I mentioned the success of South Korean 'minihompies' (miniature home pages) before. Now CNN's Working Tech has written up about them, with this to say about the cultural aspects of whether such a service will be popular in the US.
And part of Cyworld's success can be chalked up to users' incessant message-swapping - not answering a missive from a friend with all due speed is considered a faux-pas in Korean society.
There is a chance that the rise of broadband and the rise of online gaming will not be so interlinked on this side of the Pacific (though the runaway success of World of Warcraft suggests otherwise). There's a chance that US social networkers may prefer a stripped-down service with no avatars, bells or whistles.

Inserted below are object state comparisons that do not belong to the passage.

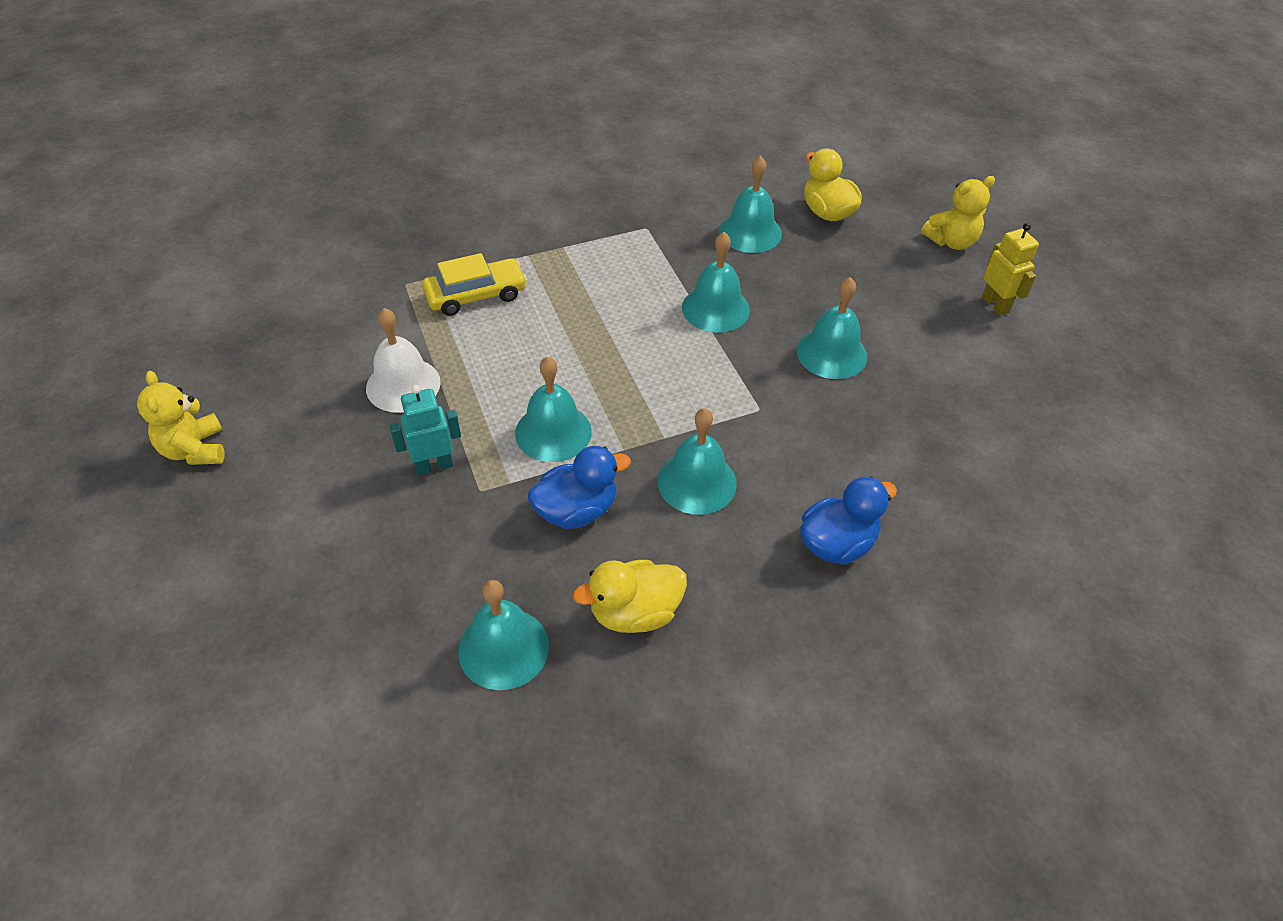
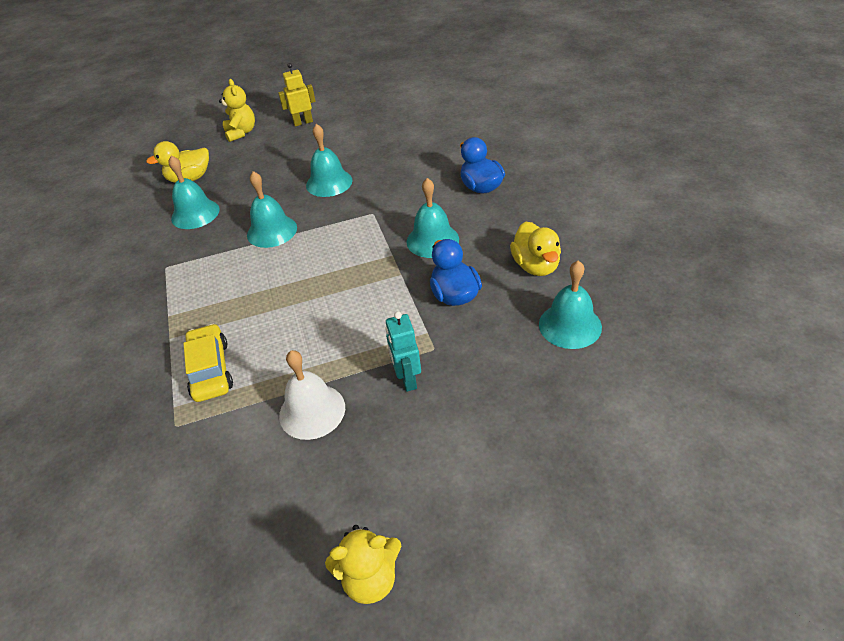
camera: 80 degrees left, 5 degrees down
turquoise bell [515,357,592,462] -> none

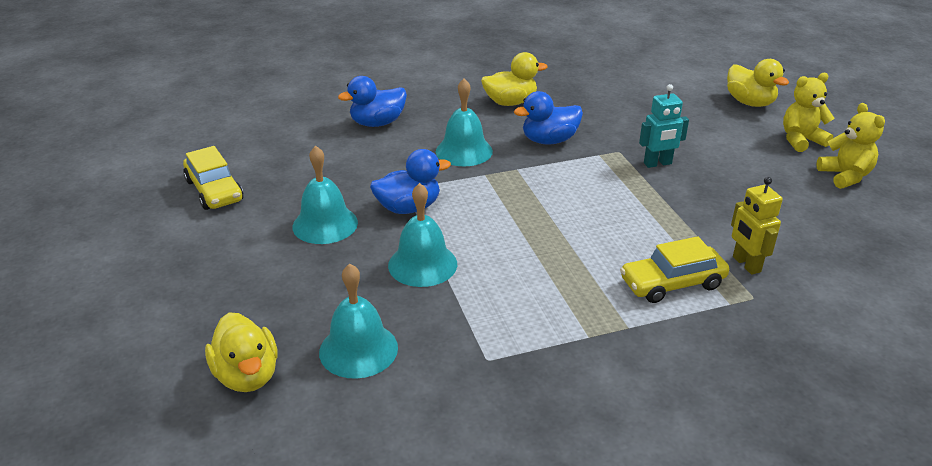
camera: 95 degrees left, 10 degrees down
yellow teddy bear [219,79,255,142] -> yellow teddy bear moved to [783,73,835,152]
yellow robot [278,63,316,126] -> yellow robot moved to [731,177,783,275]
white bell [279,350,345,440] -> none
turquoise bell [539,261,602,349] -> none
none -> yellow car [183,146,243,210]
none -> blue duck [370,149,451,214]
none -> yellow duck [727,59,789,107]

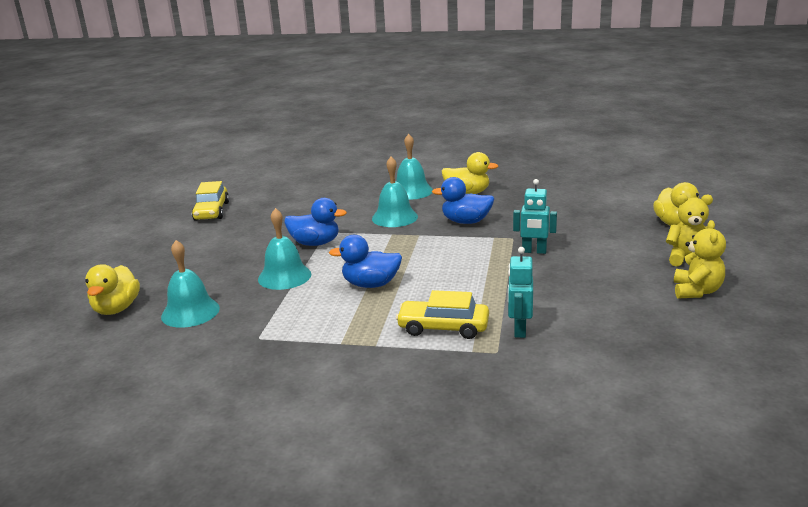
camera: 30 degrees right, 10 degrees down
turquoise bell [292,146,358,244] -> turquoise bell moved to [396,134,433,200]
blue duck [338,76,407,127] -> blue duck moved to [329,235,402,288]
yellow robot [731,177,783,275] -> turquoise robot [508,247,533,338]

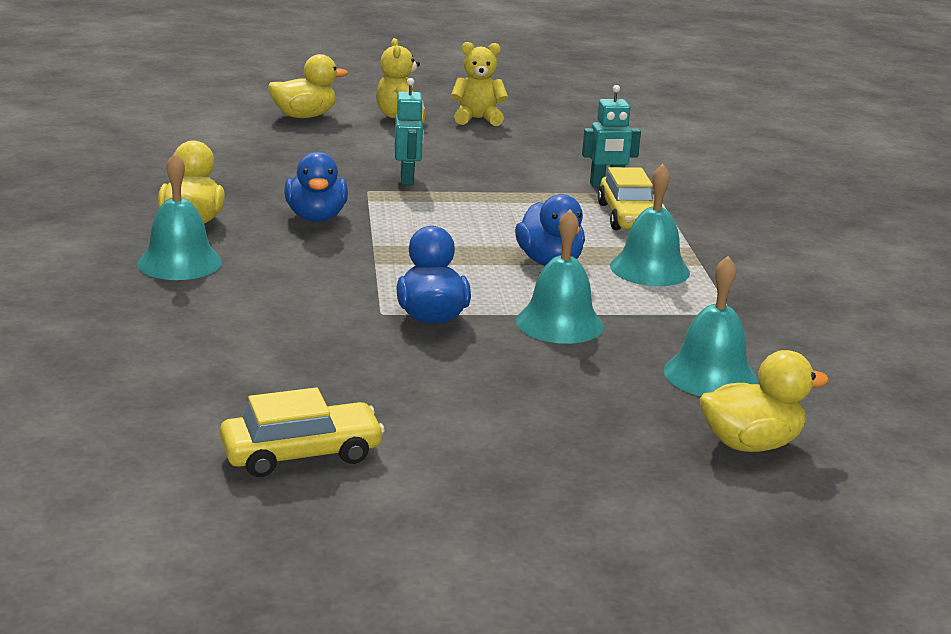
camera: 110 degrees left, 0 degrees up
turquoise bell [372,156,418,227] -> turquoise bell moved to [610,164,690,286]

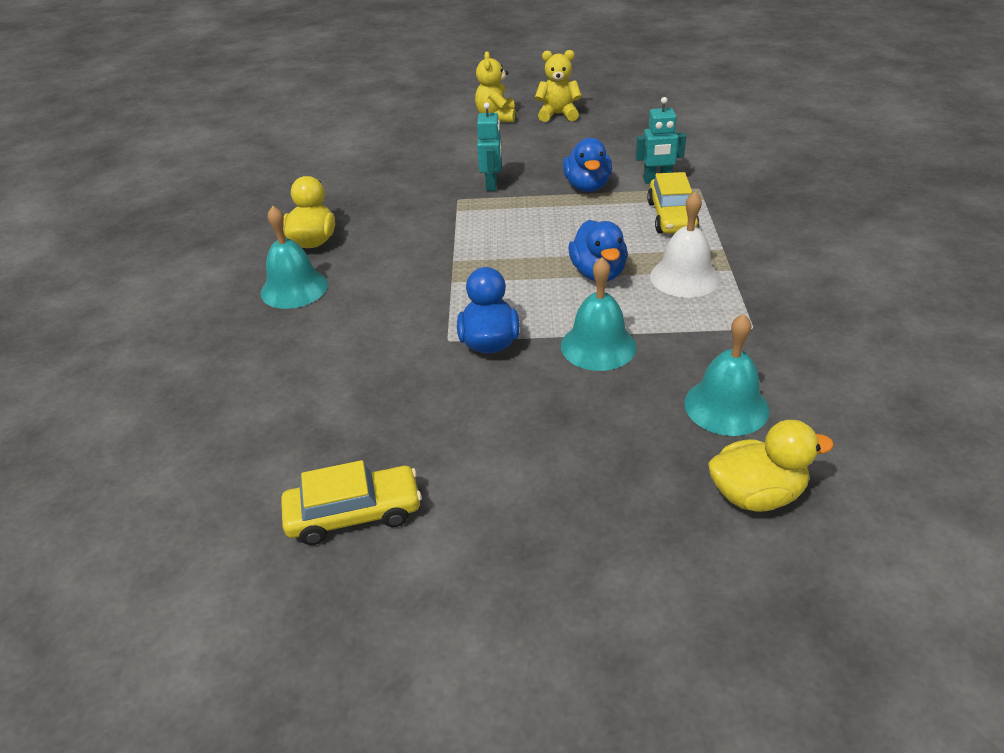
camera: 10 degrees right, 15 degrees up
yellow duck [268,54,348,118] -> none
blue duck [284,152,348,222] -> blue duck moved to [563,138,612,192]
turquoise bell [610,164,690,286] -> white bell [650,192,720,298]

But don't forget that US wireless operators used to dismiss Japanese advances in mobile phones in much the same way. Do users really want to send text messages, watch video on their phones, or buy ringtones, they mused, or is that something peculiar to Japan? Well, as it turned out, they do, and companies that bet early on the notion that technology can cross cultural boundaries, like Sprint Nextel (Research) and Cingular, won out."
Well, I've been saying this for a long time, and even tried (perhaps not very persistently) to get a company going that would provide mobile minihompy type services for the UK. But I gave up, and I'm still not sure the time is right or the operators have the right strategy yet for it to succeed in the UK, despite the success of Myspace.